# A good time to live in South Dakota



## youngdon (Mar 10, 2010)

I copied this from www.grandviewoutdoors.com

RAPID CITY, S.D. (AP) - Airplanes that normally fly over South Dakota to control predators like coyotes are grounded because of federal funding cuts. 
Merrill Nelson is with the U.S. Department of Agriculture's Wildlife Services. He says the funding runs out on April 8th unless Congress acts to reinstate the program. 
Nelson tells South Dakota Public Broadcasting that the planes are grounded now but could fly until the April deadline if county predator control boards want to pay for it. 
He says the loss of aerial predator control comes during the critical spring calving and lambing seasons.
----------------------------------------------------------------------
Only God knows how many of our tax dollars are spent doing something we do for free.


----------



## bones44 (Jan 7, 2011)

Amen to that. Just like our Senators and Representatives that "serve us" for lifetime benefits. What a joke that is..especially in Michigan:roflmao:


----------



## showmeyote (Dec 12, 2010)

Darn! Just packed up all my predator gear till september!


----------



## hassell (Feb 9, 2010)

Ya it makes you wonder, its really a no Brainer-- extend or have a general open season in the problem area's. Like YD says- invite the hunters and they will do it for FREE!!!


----------



## youngdon (Mar 10, 2010)

It's sure worked for the South Dakota Pheasant industry.


----------



## ebbs (Feb 7, 2010)

Holy wowzers!


----------



## youngdon (Mar 10, 2010)

Maybe someone can refresh my memory, but one of the northern states, Montana or Wyoming I think, the game and fish dept. just voted to *NOT* enact a bounty on coyotes. If the problem is that bad, where they are even considering a bounty, they should put the word out on forums like this one and see if they can stir some interest in tourism.


----------



## On a call (Mar 3, 2010)

Yes I agree. And as Rick and Don said they allowed us to hunt with no charge for a licenses that would help get guys out there. Problem not solved but working towards solution and $$ being spent durring the off season to help those hotels, B&B's, and hunting ranches.


----------



## youngdon (Mar 10, 2010)

I think most people who would go there would be willing to drop a few dollars on a license, and they could make the license class good for target animals, read coyotes, only !


----------



## bones44 (Jan 7, 2011)

Amen to that !! Makes no sense whatsoever to not bring in hunters (tourists) who drop a lot of money in any area most of them hunt. I know I do on food and ammo alone !! Works for casinos doesn't it?


----------



## On a call (Mar 3, 2010)

Yes Don...but the feds are spending $$ on those planes, pilots, and what ever...that is costly I am sure. But if were to have say a slight fee for regestration...there are costs there to the maintain that equipment and record keeping also. I am not certain what would be best...but either way we Pred. Hunters and trappers could be helping handle the situation.


----------



## catcapper (Feb 11, 2010)

Don't you guys know the gov. can do things much better than the sheep they watch over. Robb Russell (some of you know him) and some others are fighting the USDA WS to remove them from public ADC operations. It really burns my a$$ when I have to compete (bid) on an ADC project against the local WS trapper.
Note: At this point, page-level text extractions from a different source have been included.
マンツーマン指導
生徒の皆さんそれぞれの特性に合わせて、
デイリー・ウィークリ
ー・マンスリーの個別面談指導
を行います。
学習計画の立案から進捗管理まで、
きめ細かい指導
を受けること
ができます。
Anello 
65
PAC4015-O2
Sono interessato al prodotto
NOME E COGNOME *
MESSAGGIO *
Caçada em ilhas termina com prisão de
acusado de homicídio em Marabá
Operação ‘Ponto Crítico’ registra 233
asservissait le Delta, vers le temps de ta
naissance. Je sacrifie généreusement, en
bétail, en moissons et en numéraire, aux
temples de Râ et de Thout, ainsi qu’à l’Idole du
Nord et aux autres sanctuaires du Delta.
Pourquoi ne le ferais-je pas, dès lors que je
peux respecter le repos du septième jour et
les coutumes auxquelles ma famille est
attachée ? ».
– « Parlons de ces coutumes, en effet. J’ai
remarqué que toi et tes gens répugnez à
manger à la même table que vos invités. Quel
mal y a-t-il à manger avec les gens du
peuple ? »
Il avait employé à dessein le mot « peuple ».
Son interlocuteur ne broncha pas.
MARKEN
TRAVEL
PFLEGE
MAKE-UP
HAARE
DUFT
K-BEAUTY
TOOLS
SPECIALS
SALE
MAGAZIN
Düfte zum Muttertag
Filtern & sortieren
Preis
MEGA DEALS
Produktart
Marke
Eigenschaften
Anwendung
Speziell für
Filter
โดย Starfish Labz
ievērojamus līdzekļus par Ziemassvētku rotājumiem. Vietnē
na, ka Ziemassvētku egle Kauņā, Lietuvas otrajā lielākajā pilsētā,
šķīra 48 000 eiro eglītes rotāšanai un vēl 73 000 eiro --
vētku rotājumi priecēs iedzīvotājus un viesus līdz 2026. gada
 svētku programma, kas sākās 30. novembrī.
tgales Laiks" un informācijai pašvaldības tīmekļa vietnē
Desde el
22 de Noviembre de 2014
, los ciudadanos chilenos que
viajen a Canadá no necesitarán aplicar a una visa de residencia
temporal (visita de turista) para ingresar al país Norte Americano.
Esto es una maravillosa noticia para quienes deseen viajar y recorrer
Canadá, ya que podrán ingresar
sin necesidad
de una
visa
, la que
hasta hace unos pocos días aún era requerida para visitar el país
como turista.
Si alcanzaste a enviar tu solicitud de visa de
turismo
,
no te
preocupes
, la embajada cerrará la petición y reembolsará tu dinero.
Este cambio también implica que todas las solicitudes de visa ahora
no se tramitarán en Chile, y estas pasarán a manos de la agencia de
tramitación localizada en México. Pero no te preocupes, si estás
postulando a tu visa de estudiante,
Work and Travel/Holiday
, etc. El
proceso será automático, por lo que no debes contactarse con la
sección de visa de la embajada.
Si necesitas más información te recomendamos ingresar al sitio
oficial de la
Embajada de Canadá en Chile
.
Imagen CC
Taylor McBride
Hopefully congress will cancel funding to WS and let hunters do what they do best---manage wildlife populations---and USDA WS can go play somewhere else with our tax dollars


----------



## youngdon (Mar 10, 2010)

On a call said:


> Yes Don...but the feds are spending $$ on those planes, pilots, and what ever...that is costly I am sure. But if were to have say a slight fee for regestration...there are costs there to the maintain that equipment and record keeping also. I am not certain what would be best...but either way we Pred. Hunters and trappers could be helping handle the situation.


We(taxpayers) wouldn't have to pay any of those maintenance costs if the hunters were given the chance to help.


----------



## catcapper (Feb 11, 2010)

youngdon said:


> We(taxpayers) wouldn't have to pay any of those maintenance costs if the hunters were given the chance to help.


Exactly.!!!!


----------



## On a call (Mar 3, 2010)

catcapper said:


> Exactly.!!!!


Amen !! to that


----------



## Mattuk (Oct 16, 2010)

It's interesting to see how your tax $'s when on controlling coyotes and yet over here our tax £'s when on banning fox hunting with hounds!


----------



## youngdon (Mar 10, 2010)

Hey give them a break they were getting close to having a surplus !


----------



## Mattuk (Oct 16, 2010)

And how did I type when twice instead of went!! Sorry think moment! Which side had the surplus killing coyotes or saving foxes?


----------



## youngdon (Mar 10, 2010)

The governments came close to having a surplus of our tax dollars.


----------



## Mattuk (Oct 16, 2010)

Can't have that! It was getting late and the brain had shut down. What sort of numbers would they be shooting?


----------



## youngdon (Mar 10, 2010)

I didn't read any numbers in the article, I'll bet the aerial shooters inflate their kills though.


----------